** START **

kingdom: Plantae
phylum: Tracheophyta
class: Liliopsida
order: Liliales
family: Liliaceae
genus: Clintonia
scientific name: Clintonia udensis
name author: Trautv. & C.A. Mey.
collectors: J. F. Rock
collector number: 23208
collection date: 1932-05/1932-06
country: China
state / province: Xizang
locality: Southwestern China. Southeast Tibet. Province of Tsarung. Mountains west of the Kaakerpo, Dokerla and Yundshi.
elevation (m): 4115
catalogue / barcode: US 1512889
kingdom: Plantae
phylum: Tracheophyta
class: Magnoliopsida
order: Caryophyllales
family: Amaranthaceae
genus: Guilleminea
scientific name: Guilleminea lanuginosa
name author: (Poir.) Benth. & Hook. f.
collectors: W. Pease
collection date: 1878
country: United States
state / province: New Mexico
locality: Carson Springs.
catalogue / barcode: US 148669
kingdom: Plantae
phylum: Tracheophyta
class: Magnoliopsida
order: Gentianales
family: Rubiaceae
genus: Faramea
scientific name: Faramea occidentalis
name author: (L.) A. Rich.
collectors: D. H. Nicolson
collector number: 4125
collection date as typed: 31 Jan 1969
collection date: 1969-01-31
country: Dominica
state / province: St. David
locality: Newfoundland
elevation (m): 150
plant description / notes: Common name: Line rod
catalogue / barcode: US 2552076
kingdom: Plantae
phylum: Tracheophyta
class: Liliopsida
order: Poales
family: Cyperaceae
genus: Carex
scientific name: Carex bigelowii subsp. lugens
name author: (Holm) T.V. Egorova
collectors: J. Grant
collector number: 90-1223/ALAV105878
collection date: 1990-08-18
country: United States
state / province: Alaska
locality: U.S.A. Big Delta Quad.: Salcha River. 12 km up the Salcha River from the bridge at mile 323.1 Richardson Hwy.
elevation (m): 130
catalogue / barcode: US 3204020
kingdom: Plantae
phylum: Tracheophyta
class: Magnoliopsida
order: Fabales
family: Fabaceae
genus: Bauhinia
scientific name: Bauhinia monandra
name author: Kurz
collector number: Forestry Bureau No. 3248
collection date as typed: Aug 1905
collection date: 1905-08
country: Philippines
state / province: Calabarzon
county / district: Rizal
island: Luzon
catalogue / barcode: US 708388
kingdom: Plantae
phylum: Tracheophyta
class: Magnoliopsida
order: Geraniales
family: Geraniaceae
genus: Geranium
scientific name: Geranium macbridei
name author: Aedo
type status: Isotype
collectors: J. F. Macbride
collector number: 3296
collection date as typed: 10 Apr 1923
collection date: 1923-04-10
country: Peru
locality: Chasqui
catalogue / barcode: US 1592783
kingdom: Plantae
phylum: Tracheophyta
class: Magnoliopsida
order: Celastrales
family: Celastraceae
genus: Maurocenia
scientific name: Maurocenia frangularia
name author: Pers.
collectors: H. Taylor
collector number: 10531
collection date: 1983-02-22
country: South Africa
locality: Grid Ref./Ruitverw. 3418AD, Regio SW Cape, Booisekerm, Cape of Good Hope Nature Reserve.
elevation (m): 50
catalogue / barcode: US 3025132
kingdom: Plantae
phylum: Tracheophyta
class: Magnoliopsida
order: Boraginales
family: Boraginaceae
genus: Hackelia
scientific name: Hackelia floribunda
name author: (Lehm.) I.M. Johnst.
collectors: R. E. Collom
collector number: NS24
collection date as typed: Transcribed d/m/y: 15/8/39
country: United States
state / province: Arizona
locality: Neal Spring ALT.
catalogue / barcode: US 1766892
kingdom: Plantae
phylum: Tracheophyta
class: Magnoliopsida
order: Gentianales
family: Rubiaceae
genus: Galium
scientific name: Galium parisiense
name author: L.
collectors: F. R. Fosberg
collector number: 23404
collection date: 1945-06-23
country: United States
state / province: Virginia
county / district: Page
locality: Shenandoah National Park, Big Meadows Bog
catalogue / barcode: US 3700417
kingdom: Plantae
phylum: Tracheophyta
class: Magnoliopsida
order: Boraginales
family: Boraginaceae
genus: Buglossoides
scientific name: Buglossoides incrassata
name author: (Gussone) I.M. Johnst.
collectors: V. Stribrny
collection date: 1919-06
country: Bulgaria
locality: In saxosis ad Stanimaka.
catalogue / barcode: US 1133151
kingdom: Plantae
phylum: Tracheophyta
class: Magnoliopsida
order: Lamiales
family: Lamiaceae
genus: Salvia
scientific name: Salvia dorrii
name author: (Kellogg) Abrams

** END **

Reproduce all of the records above line for line, changing nothing.

# RESULT BELOW
kingdom: Plantae
phylum: Tracheophyta
class: Liliopsida
order: Liliales
family: Liliaceae
genus: Clintonia
scientific name: Clintonia udensis
name author: Trautv. & C.A. Mey.
collectors: J. F. Rock
collector number: 23208
collection date: 1932-05/1932-06
country: China
state / province: Xizang
locality: Southwestern China. Southeast Tibet. Province of Tsarung. Mountains west of the Kaakerpo, Dokerla and Yundshi.
elevation (m): 4115
catalogue / barcode: US 1512889
kingdom: Plantae
phylum: Tracheophyta
class: Magnoliopsida
order: Caryophyllales
family: Amaranthaceae
genus: Guilleminea
scientific name: Guilleminea lanuginosa
name author: (Poir.) Benth. & Hook. f.
collectors: W. Pease
collection date: 1878
country: United States
state / province: New Mexico
locality: Carson Springs.
catalogue / barcode: US 148669
kingdom: Plantae
phylum: Tracheophyta
class: Magnoliopsida
order: Gentianales
family: Rubiaceae
genus: Faramea
scientific name: Faramea occidentalis
name author: (L.) A. Rich.
collectors: D. H. Nicolson
collector number: 4125
collection date as typed: 31 Jan 1969
collection date: 1969-01-31
country: Dominica
state / province: St. David
locality: Newfoundland
elevation (m): 150
plant description / notes: Common name: Line rod
catalogue / barcode: US 2552076
kingdom: Plantae
phylum: Tracheophyta
class: Liliopsida
order: Poales
family: Cyperaceae
genus: Carex
scientific name: Carex bigelowii subsp. lugens
name author: (Holm) T.V. Egorova
collectors: J. Grant
collector number: 90-1223/ALAV105878
collection date: 1990-08-18
country: United States
state / province: Alaska
locality: U.S.A. Big Delta Quad.: Salcha River. 12 km up the Salcha River from the bridge at mile 323.1 Richardson Hwy.
elevation (m): 130
catalogue / barcode: US 3204020
kingdom: Plantae
phylum: Tracheophyta
class: Magnoliopsida
order: Fabales
family: Fabaceae
genus: Bauhinia
scientific name: Bauhinia monandra
name author: Kurz
collector number: Forestry Bureau No. 3248
collection date as typed: Aug 1905
collection date: 1905-08
country: Philippines
state / province: Calabarzon
county / district: Rizal
island: Luzon
catalogue / barcode: US 708388
kingdom: Plantae
phylum: Tracheophyta
class: Magnoliopsida
order: Geraniales
family: Geraniaceae
genus: Geranium
scientific name: Geranium macbridei
name author: Aedo
type status: Isotype
collectors: J. F. Macbride
collector number: 3296
collection date as typed: 10 Apr 1923
collection date: 1923-04-10
country: Peru
locality: Chasqui
catalogue / barcode: US 1592783
kingdom: Plantae
phylum: Tracheophyta
class: Magnoliopsida
order: Celastrales
family: Celastraceae
genus: Maurocenia
scientific name: Maurocenia frangularia
name author: Pers.
collectors: H. Taylor
collector number: 10531
collection date: 1983-02-22
country: South Africa
locality: Grid Ref./Ruitverw. 3418AD, Regio SW Cape, Booisekerm, Cape of Good Hope Nature Reserve.
elevation (m): 50
catalogue / barcode: US 3025132
kingdom: Plantae
phylum: Tracheophyta
class: Magnoliopsida
order: Boraginales
family: Boraginaceae
genus: Hackelia
scientific name: Hackelia floribunda
name author: (Lehm.) I.M. Johnst.
collectors: R. E. Collom
collector number: NS24
collection date as typed: Transcribed d/m/y: 15/8/39
country: United States
state / province: Arizona
locality: Neal Spring ALT.
catalogue / barcode: US 1766892
kingdom: Plantae
phylum: Tracheophyta
class: Magnoliopsida
order: Gentianales
family: Rubiaceae
genus: Galium
scientific name: Galium parisiense
name author: L.
collectors: F. R. Fosberg
collector number: 23404
collection date: 1945-06-23
country: United States
state / province: Virginia
county / district: Page
locality: Shenandoah National Park, Big Meadows Bog
catalogue / barcode: US 3700417
kingdom: Plantae
phylum: Tracheophyta
class: Magnoliopsida
order: Boraginales
family: Boraginaceae
genus: Buglossoides
scientific name: Buglossoides incrassata
name author: (Gussone) I.M. Johnst.
collectors: V. Stribrny
collection date: 1919-06
country: Bulgaria
locality: In saxosis ad Stanimaka.
catalogue / barcode: US 1133151
kingdom: Plantae
phylum: Tracheophyta
class: Magnoliopsida
order: Lamiales
family: Lamiaceae
genus: Salvia
scientific name: Salvia dorrii
name author: (Kellogg) Abrams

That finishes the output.